When you visit the doctor’s office, you are often asked to give blood. Lab tests are performed on your blood to help determine your health status.
A Complete Metabolic Panel1 is one of the most frequently ordered lab tests. The CMP is a panel of 14 blood tests which serves as an initial comprehensive medical screening tool. The CMP provides information on liver function, diabetic status, and parathyroid status. Electrolyte and fluid balance information are also provided.
MedlinePlus states that Electrolytes are minerals in your body that have an electric charge. They are in your blood, urine and body fluids. Maintaining the right balance of electrolytes helps your body’s blood chemistry, muscle action and other processes. Sodium, potassium, chlorine, calcium, phosphate, and magnesium are all electrolytes.
You have more calcium2 in your body than any other mineral. Calcium has many important jobs. The body stores more than 99 percent of its calcium in the bones and teeth to help make and keep them strong. Your body needs calcium to help muscles and blood vessels contract and expand, to secrete hormones and enzymes and to send messages through the nervous system.

• **Tasks to perform**
1. Answer from the passage on blood lab tests:
(a) How many blood tests make up the CMP?
(b) Where does the body store more than 99 percent of its calcium?
(c) Which source is cited for the definition of electrolytes?
2. Print the portion of the blood lab tests passage that starts at the words "You have more" and stops after "the nervous system.".
The records were taken from a separate source.

Page images and extracted text:
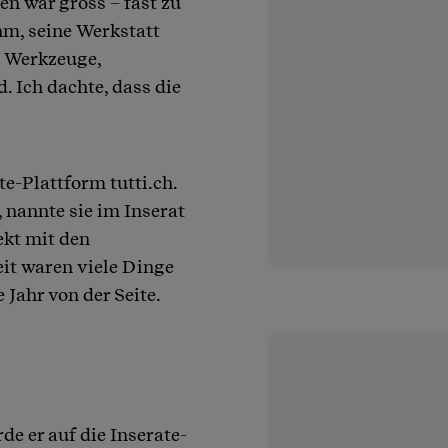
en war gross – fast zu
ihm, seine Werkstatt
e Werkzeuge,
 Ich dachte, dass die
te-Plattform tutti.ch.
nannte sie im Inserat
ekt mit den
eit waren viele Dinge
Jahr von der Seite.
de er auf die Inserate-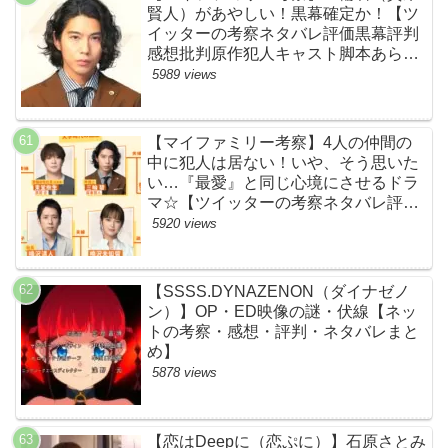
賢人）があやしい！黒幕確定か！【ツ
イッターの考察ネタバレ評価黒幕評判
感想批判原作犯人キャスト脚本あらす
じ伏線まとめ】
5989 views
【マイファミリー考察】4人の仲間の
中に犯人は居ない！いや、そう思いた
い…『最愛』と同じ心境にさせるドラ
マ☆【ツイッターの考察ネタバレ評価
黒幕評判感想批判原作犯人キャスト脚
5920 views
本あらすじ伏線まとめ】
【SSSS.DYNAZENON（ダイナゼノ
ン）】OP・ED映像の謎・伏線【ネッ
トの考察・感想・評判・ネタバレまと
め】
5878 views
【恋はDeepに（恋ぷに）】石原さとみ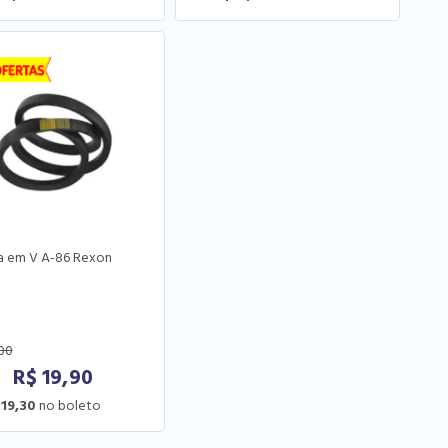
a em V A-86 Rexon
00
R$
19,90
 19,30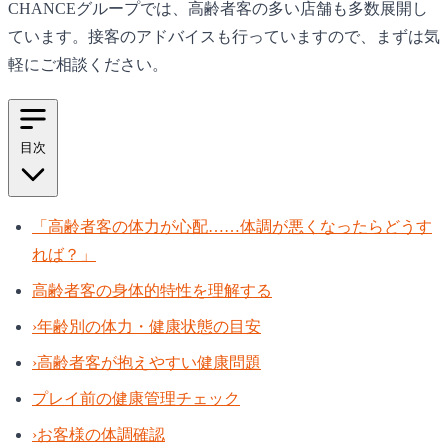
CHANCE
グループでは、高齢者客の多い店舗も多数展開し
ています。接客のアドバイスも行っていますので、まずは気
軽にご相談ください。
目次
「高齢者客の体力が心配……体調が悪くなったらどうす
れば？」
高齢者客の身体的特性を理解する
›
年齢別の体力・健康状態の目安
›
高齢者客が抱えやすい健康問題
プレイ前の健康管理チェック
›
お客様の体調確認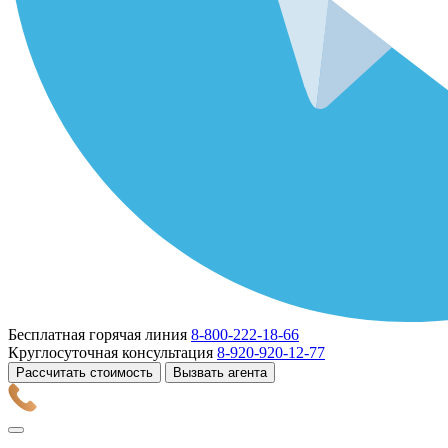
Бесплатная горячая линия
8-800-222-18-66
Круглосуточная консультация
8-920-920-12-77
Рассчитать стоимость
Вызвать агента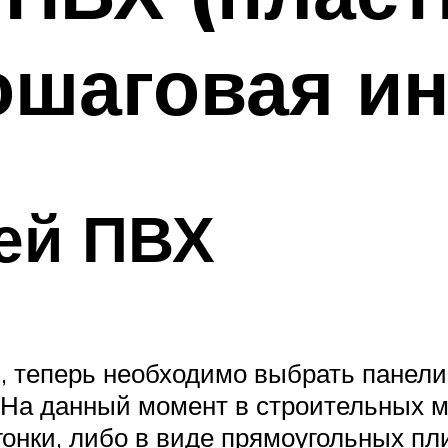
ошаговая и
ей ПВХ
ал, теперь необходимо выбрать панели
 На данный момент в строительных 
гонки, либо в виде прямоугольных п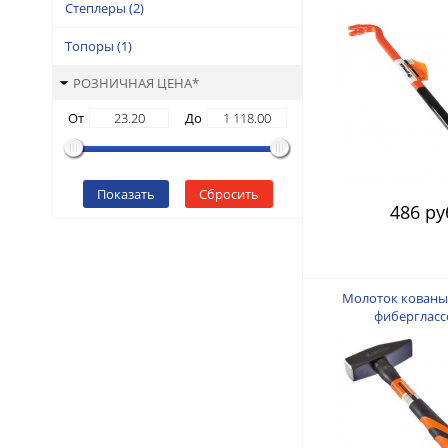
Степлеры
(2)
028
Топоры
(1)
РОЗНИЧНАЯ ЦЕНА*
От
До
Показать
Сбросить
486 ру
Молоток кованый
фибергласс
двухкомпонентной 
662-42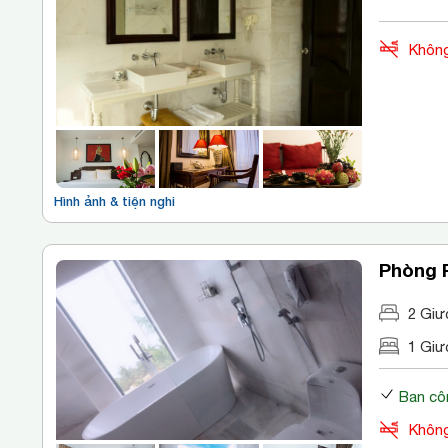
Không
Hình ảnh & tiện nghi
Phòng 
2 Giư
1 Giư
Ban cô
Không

• **Activity answers**
1.
(a) 14
(b) In the bones and teeth
(c) MedlinePlus

2.
You have more calcium2 in your body than any other mineral. Calcium has many important jobs. The body stores more than 99 percent of its calcium in the bones and teeth to help make and keep them strong. Your body needs calcium to help muscles and blood vessels contract and expand, to secrete hormones and enzymes and to send messages through the nervous system.